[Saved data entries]

━━━━━━━━━━━━━━━━

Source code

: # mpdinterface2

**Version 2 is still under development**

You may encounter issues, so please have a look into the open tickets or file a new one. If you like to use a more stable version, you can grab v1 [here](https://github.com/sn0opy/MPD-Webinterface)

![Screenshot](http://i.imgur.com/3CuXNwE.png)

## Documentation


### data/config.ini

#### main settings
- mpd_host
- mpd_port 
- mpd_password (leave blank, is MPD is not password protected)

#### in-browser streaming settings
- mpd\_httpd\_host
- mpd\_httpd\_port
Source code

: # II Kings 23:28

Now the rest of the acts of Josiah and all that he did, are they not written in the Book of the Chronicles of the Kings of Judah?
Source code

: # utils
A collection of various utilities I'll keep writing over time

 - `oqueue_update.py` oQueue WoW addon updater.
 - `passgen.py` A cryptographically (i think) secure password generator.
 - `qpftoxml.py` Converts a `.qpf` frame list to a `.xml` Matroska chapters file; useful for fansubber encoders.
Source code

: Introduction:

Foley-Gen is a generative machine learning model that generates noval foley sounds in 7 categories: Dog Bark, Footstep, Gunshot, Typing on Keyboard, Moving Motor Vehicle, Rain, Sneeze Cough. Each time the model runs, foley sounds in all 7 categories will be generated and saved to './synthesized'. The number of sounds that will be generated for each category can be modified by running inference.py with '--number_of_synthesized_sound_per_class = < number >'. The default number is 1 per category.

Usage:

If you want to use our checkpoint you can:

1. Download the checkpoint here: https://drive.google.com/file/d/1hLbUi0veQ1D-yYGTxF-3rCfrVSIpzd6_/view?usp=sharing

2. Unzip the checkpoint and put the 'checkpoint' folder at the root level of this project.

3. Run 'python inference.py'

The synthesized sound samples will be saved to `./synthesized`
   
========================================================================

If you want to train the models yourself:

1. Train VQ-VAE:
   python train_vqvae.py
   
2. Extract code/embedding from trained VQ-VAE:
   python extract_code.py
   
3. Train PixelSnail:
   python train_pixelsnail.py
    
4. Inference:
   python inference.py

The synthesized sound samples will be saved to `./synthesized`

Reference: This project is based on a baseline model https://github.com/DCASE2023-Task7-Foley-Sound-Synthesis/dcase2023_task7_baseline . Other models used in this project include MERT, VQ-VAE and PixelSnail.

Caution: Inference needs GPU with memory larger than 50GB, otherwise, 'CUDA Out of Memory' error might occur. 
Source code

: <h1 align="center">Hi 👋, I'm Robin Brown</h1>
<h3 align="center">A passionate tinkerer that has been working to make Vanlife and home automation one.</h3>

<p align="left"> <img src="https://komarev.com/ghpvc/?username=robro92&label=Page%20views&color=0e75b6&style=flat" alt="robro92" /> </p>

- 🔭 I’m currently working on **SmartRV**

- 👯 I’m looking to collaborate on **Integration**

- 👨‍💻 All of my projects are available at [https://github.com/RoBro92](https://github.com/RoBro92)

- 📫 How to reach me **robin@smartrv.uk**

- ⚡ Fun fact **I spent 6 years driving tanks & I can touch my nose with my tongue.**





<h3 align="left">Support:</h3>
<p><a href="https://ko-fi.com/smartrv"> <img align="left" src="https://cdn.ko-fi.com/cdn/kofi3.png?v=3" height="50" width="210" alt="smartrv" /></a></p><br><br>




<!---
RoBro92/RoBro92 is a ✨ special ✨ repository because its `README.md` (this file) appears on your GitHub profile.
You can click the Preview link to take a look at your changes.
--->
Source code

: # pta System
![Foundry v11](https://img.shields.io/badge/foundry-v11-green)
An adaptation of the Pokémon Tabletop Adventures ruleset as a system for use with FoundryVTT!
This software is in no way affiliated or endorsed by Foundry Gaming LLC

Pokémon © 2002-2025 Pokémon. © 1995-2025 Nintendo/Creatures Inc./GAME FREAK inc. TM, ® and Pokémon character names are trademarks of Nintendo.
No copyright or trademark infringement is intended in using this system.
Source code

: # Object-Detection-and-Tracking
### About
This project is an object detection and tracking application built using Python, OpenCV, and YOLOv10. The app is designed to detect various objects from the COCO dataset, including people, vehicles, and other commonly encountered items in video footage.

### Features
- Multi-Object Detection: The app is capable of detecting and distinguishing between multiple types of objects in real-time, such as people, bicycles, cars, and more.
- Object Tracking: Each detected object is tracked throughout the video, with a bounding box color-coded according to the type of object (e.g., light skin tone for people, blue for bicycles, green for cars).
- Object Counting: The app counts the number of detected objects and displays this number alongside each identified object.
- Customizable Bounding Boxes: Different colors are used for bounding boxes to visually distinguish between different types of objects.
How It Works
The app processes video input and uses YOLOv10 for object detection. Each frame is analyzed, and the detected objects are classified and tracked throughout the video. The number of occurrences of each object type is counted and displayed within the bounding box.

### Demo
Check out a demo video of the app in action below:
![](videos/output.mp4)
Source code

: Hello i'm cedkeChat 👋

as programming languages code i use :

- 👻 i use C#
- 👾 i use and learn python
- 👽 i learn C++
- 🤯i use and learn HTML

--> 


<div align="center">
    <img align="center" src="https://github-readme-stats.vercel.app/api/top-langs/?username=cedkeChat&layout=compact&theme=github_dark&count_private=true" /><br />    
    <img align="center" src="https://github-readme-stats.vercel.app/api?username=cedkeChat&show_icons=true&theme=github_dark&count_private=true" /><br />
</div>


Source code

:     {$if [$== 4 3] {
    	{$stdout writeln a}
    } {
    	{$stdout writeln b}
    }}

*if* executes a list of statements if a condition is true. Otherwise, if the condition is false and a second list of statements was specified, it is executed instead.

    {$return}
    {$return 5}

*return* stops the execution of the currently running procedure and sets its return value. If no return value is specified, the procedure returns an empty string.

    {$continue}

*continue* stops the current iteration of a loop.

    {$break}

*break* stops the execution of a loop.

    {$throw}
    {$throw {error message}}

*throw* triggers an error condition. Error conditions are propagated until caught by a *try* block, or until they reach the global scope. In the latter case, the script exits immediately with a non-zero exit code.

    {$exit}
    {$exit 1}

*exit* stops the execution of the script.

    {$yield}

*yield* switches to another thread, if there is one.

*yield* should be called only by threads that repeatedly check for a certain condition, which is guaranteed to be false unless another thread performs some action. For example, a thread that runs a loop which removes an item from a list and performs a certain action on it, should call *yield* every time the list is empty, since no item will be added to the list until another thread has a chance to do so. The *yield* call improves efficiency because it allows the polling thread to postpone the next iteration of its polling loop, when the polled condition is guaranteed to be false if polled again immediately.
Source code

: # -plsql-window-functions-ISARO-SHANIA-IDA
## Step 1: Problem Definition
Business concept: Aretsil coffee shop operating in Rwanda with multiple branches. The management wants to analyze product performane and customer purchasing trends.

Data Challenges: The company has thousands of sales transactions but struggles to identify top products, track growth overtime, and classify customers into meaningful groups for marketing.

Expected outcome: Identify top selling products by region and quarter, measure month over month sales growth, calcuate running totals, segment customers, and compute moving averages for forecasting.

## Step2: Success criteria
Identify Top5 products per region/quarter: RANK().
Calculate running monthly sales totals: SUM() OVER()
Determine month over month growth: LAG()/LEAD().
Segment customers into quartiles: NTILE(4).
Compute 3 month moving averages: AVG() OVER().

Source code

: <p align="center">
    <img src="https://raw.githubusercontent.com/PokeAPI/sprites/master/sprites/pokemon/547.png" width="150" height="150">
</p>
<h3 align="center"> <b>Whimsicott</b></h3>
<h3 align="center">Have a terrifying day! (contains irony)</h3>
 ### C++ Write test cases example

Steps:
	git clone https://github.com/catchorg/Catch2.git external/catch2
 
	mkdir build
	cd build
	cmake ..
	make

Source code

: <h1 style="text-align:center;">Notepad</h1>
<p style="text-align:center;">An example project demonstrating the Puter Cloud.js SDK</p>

━━━━━━━━━━━━━━━━

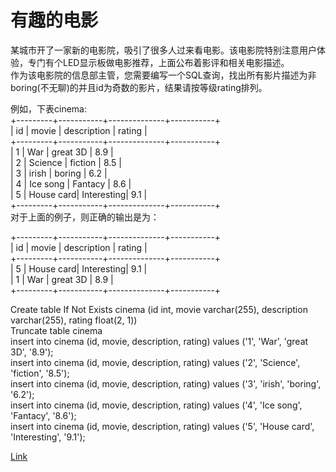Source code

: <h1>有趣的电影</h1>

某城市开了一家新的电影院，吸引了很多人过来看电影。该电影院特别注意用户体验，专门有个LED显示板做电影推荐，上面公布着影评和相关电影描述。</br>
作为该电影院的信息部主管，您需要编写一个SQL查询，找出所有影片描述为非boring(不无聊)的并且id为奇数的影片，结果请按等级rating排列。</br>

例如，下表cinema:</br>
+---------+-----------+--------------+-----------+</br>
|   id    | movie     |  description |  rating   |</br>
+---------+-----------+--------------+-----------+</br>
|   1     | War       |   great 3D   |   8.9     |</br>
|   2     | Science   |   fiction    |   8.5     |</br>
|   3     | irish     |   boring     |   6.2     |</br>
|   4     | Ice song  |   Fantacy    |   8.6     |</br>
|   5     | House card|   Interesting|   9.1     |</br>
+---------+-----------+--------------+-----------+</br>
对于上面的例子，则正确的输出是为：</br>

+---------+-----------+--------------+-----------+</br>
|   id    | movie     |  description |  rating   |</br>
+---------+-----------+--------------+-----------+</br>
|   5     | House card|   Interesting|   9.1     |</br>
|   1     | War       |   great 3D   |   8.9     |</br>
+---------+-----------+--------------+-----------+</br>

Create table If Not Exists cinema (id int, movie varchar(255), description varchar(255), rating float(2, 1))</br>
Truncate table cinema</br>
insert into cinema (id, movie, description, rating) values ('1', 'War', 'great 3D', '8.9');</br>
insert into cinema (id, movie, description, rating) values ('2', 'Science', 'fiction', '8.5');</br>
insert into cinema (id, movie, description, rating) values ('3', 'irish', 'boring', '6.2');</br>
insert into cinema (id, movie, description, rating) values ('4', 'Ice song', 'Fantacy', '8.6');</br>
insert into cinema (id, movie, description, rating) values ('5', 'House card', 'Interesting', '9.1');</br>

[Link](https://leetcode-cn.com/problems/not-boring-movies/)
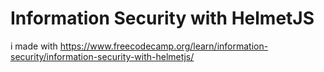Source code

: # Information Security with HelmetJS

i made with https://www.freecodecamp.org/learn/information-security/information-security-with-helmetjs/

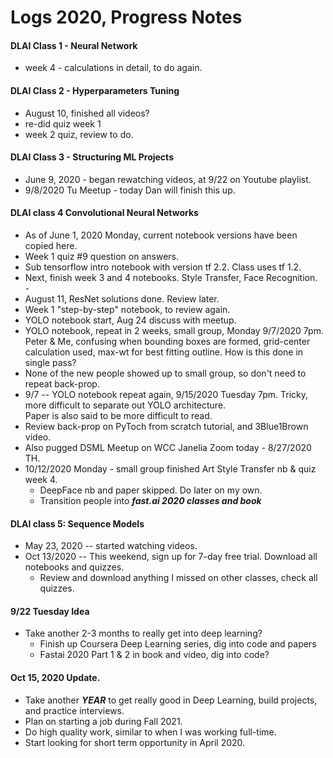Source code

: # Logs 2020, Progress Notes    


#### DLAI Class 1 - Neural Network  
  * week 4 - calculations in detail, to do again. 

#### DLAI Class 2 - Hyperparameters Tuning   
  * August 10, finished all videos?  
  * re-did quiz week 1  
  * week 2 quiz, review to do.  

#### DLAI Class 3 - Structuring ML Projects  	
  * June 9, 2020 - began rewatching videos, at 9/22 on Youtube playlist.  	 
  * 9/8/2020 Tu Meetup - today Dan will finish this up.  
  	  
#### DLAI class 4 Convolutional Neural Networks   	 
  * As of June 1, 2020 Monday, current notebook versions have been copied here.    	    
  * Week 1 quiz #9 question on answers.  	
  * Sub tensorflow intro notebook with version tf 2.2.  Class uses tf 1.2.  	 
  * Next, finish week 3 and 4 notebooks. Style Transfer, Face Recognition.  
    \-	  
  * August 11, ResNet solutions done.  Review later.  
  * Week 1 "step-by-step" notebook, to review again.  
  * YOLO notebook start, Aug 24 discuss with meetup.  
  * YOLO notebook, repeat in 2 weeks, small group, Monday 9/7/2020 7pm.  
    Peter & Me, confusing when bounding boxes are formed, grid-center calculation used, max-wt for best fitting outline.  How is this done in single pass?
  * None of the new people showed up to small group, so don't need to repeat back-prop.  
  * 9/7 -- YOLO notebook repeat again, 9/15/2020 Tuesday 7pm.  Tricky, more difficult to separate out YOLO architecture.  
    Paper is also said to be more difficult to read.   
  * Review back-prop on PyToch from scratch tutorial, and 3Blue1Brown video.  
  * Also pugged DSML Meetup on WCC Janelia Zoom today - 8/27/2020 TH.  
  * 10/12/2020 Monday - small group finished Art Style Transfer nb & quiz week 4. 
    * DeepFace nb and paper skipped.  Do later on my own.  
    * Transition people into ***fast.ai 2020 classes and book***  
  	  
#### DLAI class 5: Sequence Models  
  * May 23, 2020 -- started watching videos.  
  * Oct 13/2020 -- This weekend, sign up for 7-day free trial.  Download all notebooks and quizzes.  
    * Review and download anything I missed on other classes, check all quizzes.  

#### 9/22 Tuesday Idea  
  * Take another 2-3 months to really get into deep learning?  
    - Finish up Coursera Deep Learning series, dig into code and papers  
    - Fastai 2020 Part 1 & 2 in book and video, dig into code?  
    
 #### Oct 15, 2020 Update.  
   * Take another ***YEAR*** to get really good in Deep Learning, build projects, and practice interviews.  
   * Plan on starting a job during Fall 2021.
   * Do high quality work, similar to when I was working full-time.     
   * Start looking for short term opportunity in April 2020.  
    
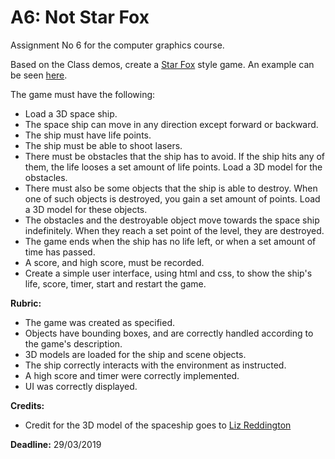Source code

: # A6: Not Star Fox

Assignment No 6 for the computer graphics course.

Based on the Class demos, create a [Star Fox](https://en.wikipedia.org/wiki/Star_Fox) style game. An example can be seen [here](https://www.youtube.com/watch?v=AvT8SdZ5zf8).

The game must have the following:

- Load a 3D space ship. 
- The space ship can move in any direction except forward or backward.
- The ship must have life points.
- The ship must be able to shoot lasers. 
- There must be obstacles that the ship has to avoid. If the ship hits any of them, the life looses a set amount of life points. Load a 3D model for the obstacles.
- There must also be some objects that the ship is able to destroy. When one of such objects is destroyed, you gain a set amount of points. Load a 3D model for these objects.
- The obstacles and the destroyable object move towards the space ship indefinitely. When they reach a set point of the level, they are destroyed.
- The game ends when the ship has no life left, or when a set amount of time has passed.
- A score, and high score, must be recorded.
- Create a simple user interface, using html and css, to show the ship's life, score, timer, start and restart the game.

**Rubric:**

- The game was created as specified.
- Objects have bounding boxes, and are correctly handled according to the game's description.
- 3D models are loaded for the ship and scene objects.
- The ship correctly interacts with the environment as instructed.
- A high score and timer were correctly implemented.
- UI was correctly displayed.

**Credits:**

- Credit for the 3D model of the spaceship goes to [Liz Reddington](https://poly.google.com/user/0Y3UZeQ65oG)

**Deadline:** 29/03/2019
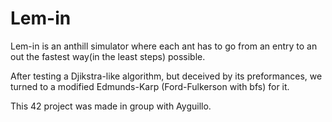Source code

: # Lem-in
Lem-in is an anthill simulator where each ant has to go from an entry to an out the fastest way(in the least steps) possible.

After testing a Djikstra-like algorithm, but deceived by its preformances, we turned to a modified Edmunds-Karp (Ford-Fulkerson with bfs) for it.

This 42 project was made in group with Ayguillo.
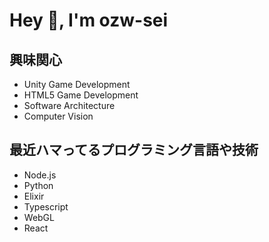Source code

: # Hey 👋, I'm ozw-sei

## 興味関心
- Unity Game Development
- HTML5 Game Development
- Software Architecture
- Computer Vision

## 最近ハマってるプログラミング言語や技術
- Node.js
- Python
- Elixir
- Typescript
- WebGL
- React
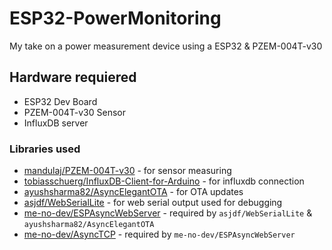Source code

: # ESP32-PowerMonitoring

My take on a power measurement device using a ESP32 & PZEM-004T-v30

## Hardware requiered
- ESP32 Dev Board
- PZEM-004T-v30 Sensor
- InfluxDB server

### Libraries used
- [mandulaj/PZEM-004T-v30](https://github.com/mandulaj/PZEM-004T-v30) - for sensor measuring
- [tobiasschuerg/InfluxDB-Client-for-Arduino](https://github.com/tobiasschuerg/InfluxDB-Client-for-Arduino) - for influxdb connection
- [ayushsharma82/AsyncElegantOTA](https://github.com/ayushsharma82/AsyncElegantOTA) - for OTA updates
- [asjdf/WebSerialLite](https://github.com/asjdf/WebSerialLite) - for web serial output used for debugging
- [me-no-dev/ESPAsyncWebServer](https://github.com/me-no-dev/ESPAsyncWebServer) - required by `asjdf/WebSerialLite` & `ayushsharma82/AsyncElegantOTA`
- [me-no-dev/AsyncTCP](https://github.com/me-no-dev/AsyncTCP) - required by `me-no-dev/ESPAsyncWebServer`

━━━━━━━━━━━━━━━━

Please copy each line of the records above in which the word "small" can be found.

* Result below:
  * YOLO notebook, repeat in 2 weeks, small group, Monday 9/7/2020 7pm.  
  * None of the new people showed up to small group, so don't need to repeat back-prop.  
  * 10/12/2020 Monday - small group finished Art Style Transfer nb & quiz week 4. 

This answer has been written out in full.